Don't give within 14 days of MAO inhibitor. Drug interaction may cause hypertensive crisis and severe seizures.

• Give extended-release capsule at approximately the same time each day.

• Know that drug shouldn't be used for more than 3 weeks.

• Be aware that drug may not be first-line agent for elderly patients because of its anticholinergic effects.

Adverse reactions

CNS: dizziness, drowsiness, syncope, confusion, fatigue, headache, nervousness, decreased mental acuity, irritability, weakness, insomnia, depression, disorientation, delusions, peripheral neuropathy, abnormal gait, Bell's palsy, EEG changes, extrapyramidal symptoms, cerebrovascular accident

CV: vasodilation, tachycardia, chest pain, hypotension, MI, heart block

EENT: blurred vision

GI: nausea, constipation, dyspepsia, swollen parotid glands, mouth inflammation, discolored tongue, dry mouth, paralytic ileus

GU: galactorrhea, urinary retention, urinary frequency, gynecomastia, testicular swelling, libido changes, erectile dysfunction

Hematologic: purpura, eosinophilia, bone marrow depression, leukopenia, thrombocytopenia

Metabolic: hyperglycemia, hypoglycemia, syndrome of inappropriate diuretic hormone secretion

Musculoskeletal: muscle ache

Respiratory: dyspnea

Skin: photosensitization, alopecia, angioedema

Other: unpleasant taste, weight gain or loss, edema


Drug-drug. Anticholinergics, anti-cholinergic-like drugs (including anti-depressants, antihistamines, disopyramide, haloperidol, phenothiazines): additive anticholinergic effects

Antihistamines, CNS depressants, opioids, sedative-hypnotics: additive CNS depression

Guanadrel, guanethidine: reduction in or blockage of these drugs' actions

MAO inhibitors: hyperpyretic crisis, seizures, death

Drug-herbs. Chamomile, hops, kava, skullcap, valerian: increased CNS depression

Drug-behaviors. Alcohol use: increased CNS depression

Patient monitoring

• Assess for adverse CNS effects, such as drowsiness, dizziness, and decreased mental acuity.

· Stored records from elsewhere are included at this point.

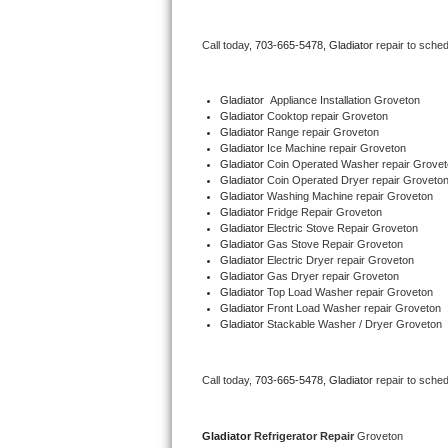
Bertazzoni Repair
Call today, 
703-665-5478,
Gladiator 
repair to sche
Electrolux Repair
Gladiator
  Appliance Installation Groveton
Dacor Repair
Gladiator 
Cooktop repair Groveton
Gladiator 
Range repair Groveton
Gladiator 
Ice Machine repair Groveton
Amana Repair
Gladiator 
Coin Operated Washer repair Grovet
Gladiator 
Coin Operated Dryer repair Groveto
GE Profile Repair
Gladiator 
Washing Machine repair Groveton
Gladiator 
Fridge Repair Groveton
Gladiator 
Electric Stove Repair Groveton
GE Cafe Repair
Gladiator 
Gas Stove Repair Groveton
Gladiator 
Electric Dryer repair Groveton
Gladiator 
Gas Dryer repair Groveton
Frigidaire Gallery Repair
Gladiator 
Top Load Washer repair Groveton
Gladiator 
Front Load Washer repair Groveton
Whirlpool Gold Repair
Gladiator 
Stackable Washer / Dryer Groveton
Kenmore Elite Repair
Call today, 
703-665-5478,
Gladiator 
repair to sche
Kitchenaid Architect Repair
Gladiator 
Refrigerator Repair 
Groveton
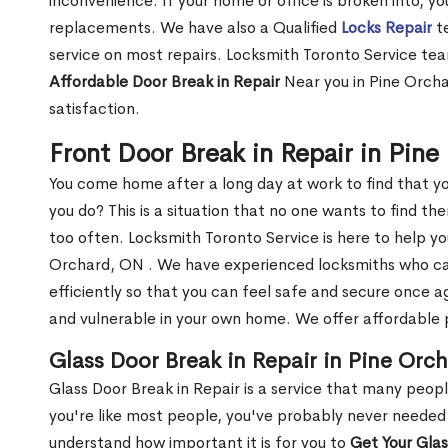
inconvenience. If your home or office is broken into, y
replacements. We have also a Qualified
Locks Repair
te
service on most repairs. Locksmith Toronto Service tea
Affordable Door Break in Repair
Near you in Pine Orcha
satisfaction.
Front Door Break in Repair in Pin
You come home after a long day at work to find that y
you do? This is a situation that no one wants to find the
too often. Locksmith Toronto Service is here to help yo
Orchard, ON . We have experienced locksmiths who 
efficiently so that you can feel safe and secure once a
and vulnerable in your own home. We offer affordable pr
Glass Door Break in Repair in Pine Orc
Glass Door Break in Repair is a service that many peop
you're like most people, you've probably never needed
understand how important it is for you to
Get Your Gla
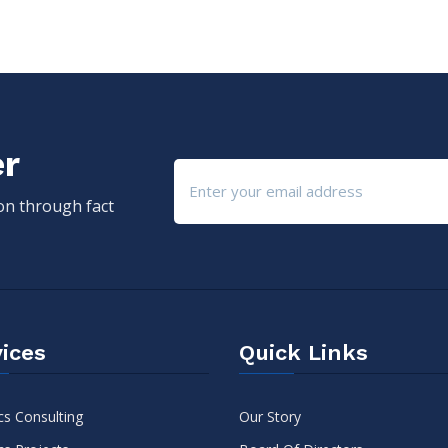
er
ion through fact
ices
Quick Links
cs Consulting
Our Story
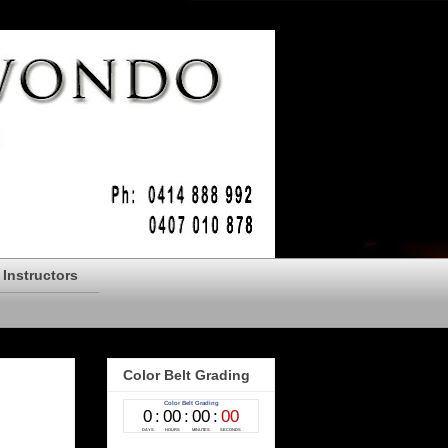
Instructors
Color Belt Grading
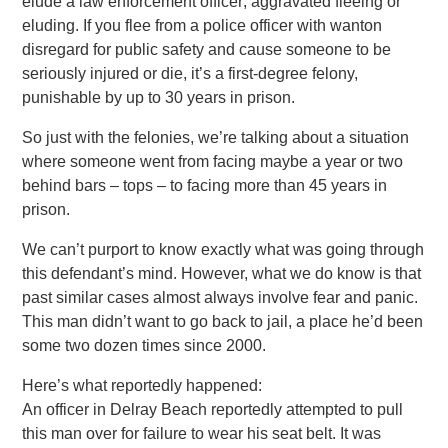
elude a law enforcement officer; aggravated fleeing or
eluding. If you flee from a police officer with wanton
disregard for public safety and cause someone to be
seriously injured or die, it’s a first-degree felony,
punishable by up to 30 years in prison.
So just with the felonies, we’re talking about a situation
where someone went from facing maybe a year or two
behind bars – tops – to facing more than 45 years in
prison.
We can’t purport to know exactly what was going through
this defendant’s mind. However, what we do know is that
past similar cases almost always involve fear and panic.
This man didn’t want to go back to jail, a place he’d been
some two dozen times since 2000.
Here’s what reportedly happened:
An officer in Delray Beach reportedly attempted to pull
this man over for failure to wear his seat belt. It was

• Monitor patient for evidence of drug interactions, especially when giving drug with CNS depressants.

Patient teaching

• Tell patient to take extended-release capsule at approximately the same time each day.

• Tell patient that drug may cause dry mouth.

• Caution patient to avoid driving and other hazardous activities until he knows how drug affects concentration, alertness, and vision.

• Advise patient not to use alcohol, sedatives, pain medications, over-the-counter preparations, or herbs without consulting prescriber.

• As appropriate, review all other significant and life-threatening adverse reactions and interactions, especially those related to the drugs, herbs, and behaviors mentioned above.